Certificates important to the data science learning path
While data science certificates have value in the professional world, candidates must make them a piece of a larger drive for technical mastery and continued education.
Certificates can help establish a benchmark of a data scientist's technical ability and skill, but their true impact on a resume remains unclear.
Organizations are looking for continued education and proof of technical ability for their open data science positions. Certificates can give candidates the skills to set themselves apart but -- for data scientists seeking an edge -- the data science learning path can never cease.
Certificates are a natural step on this journey but, above all, employers are looking for hard evidence of technical skill to match their open positions.
The value of a certificate
When it comes to data science, having a wide arrangement of skills and a drive to learn more are crucial. This is especially true for those seeking new positions.
"Continuing and pushing your skills in this field is the key to success," said Josh St. John, vice president of client delivery at Brooks Bell, an analytics and UX consultancy. "Data science, today, involves ever-evolving techniques and technologies that can make large impacts in what can be accomplished in business."
A common way for candidates to grow their skill set is through continuing traditional education and earning certificates. However, certificates are less powerful on the data science learning path than they used to be.
"Certificates have a muddled view of data science training," said Justin Richie, data science director at Nerdery. "Cloud certifications from AWS, GCP and Azure have more value than other certifications because they show an understanding of infrastructure."
The valuable certifications are the ones that can prove specific knowledge of a technical skill. These help organizations better understand what data scientists are familiar with, but even these certificates have limitations in their value.
Fortunately, most certificates that candidates can earn in the space are relevant to a specific technology, not an overall methodology. This is helpful because they can provide some evidence of technical familiarity, but they're tricky for those seeking a combination of skills.
Oftentimes certificates fall short of the value that on-the-job experience has in the hiring process because of their limited scope. Candidates would have to spend significant time collecting numerous certificates to truly stand out.
"Certificates are not as influential as solid technical ability and relevant project work," Richie said. "Most of today's data scientists come from all walks of life, so it's very hard to gauge skill set without more technical evaluations."
Getting the most out of certificates
To make the most use of certificates, it is important to understand that, while being certified doesn't necessarily make or break a candidate in the interview process, it can provide interviewers with insight to a candidate's knowledge level. Certifications can generally help match candidates to a position's responsibilities.
"In the interview process, certificates are most influential when they're relevant to specific skills required to fulfill the role responsibilities," St.

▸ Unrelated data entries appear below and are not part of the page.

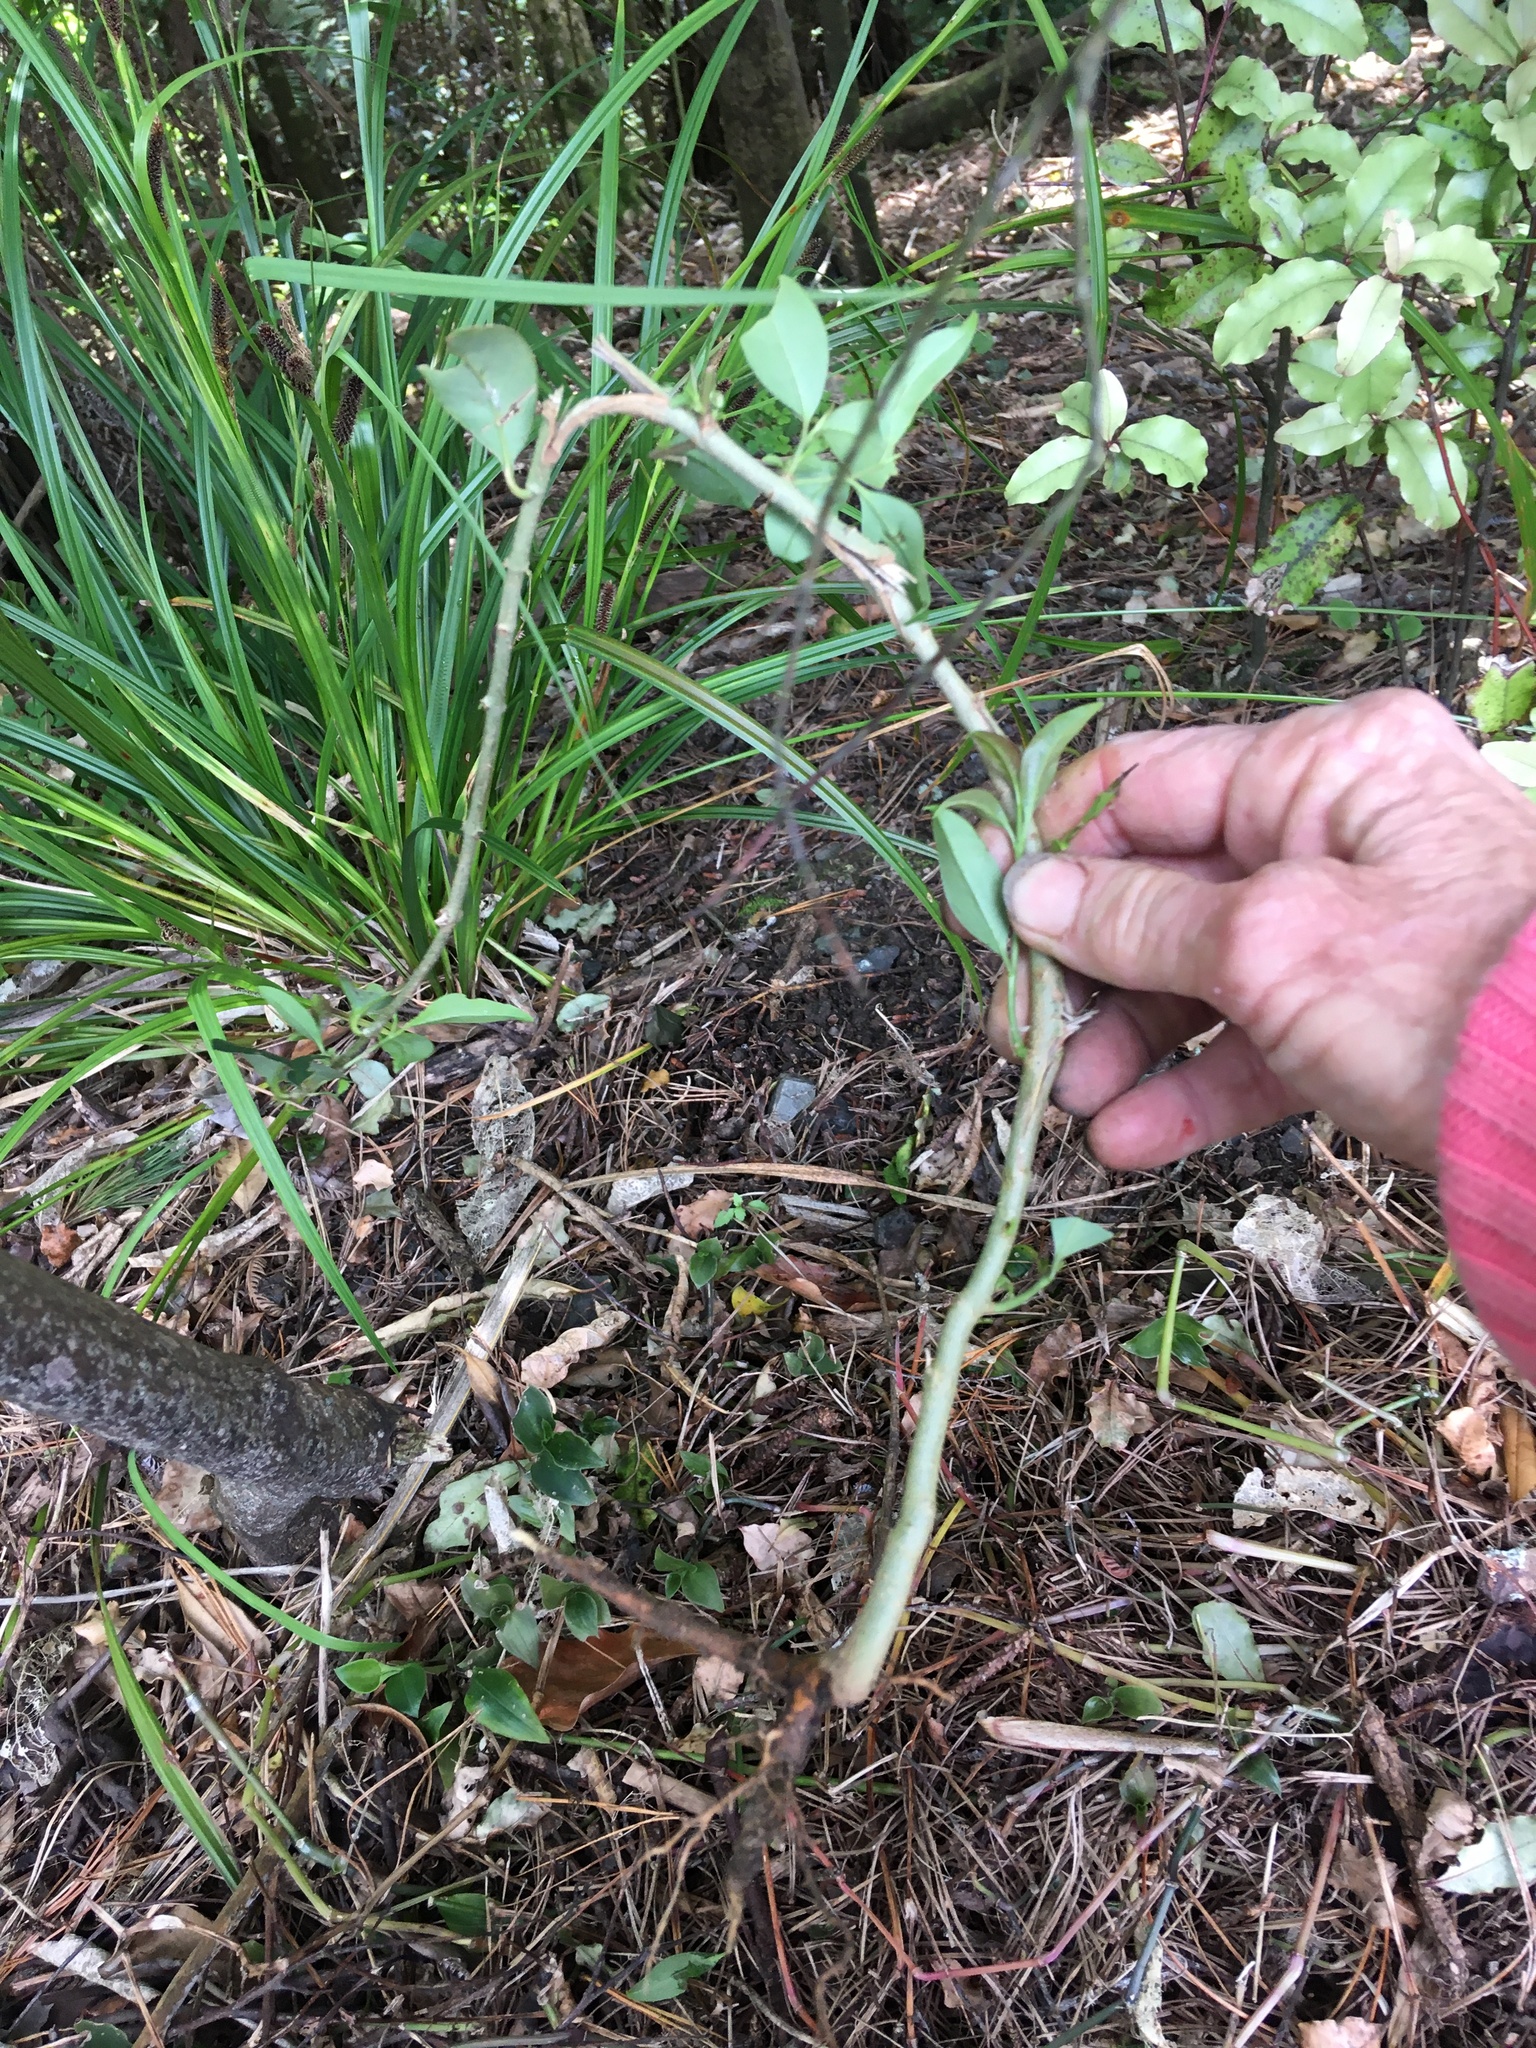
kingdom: Plantae
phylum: Tracheophyta
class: Magnoliopsida
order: Lamiales
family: Oleaceae
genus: Ligustrum
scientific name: Ligustrum lucidum
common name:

John said.
But beyond that, having a long list of certifications does not make a candidate a preferred choice when another person displays a strong core in the base requirements.
"While certificates and certificate training programs are useful in growing data scientist skill sets, hands-on experience is always a much more effective teacher of these types of skills," St. John said. "When you combine the two, you get the well-rounded experience needed to grow in your role."
What matters in the interview process?
Balancing experience with certifications is crucial for candidates interviewing in data science.
"Relevant work is critical," Richie said. "The most important item that stands out to me in hiring decisions is a strong GitHub profile."
When it comes to the more large-scale hiring institutions such as Google and Facebook, proof of technical ability stands supreme over traditional weights like college degrees.
"Data preparation, analysis and presentation are baseline requirements for data scientists," St. John said. "This includes fundamental knowledge of statistical tools, databases, modeling and -- of course -- mathematical ability."
It is the demonstration of the abilities associated with certifications that is key for the candidate. Certificates are not enough if, during the interview, the skills can't be proved. And the best data scientists can prove these skills, as well as translate their knowledge to a nontechnical audience and therefore allow them to act on those recommendations accordingly.
It is only through investing in oneself and expanding technical capabilities that a data scientist can rise above other candidates.
"Continued education is essential," Richie said. "I envision continuing education and degrees as being the catalyst for maturity in the industry."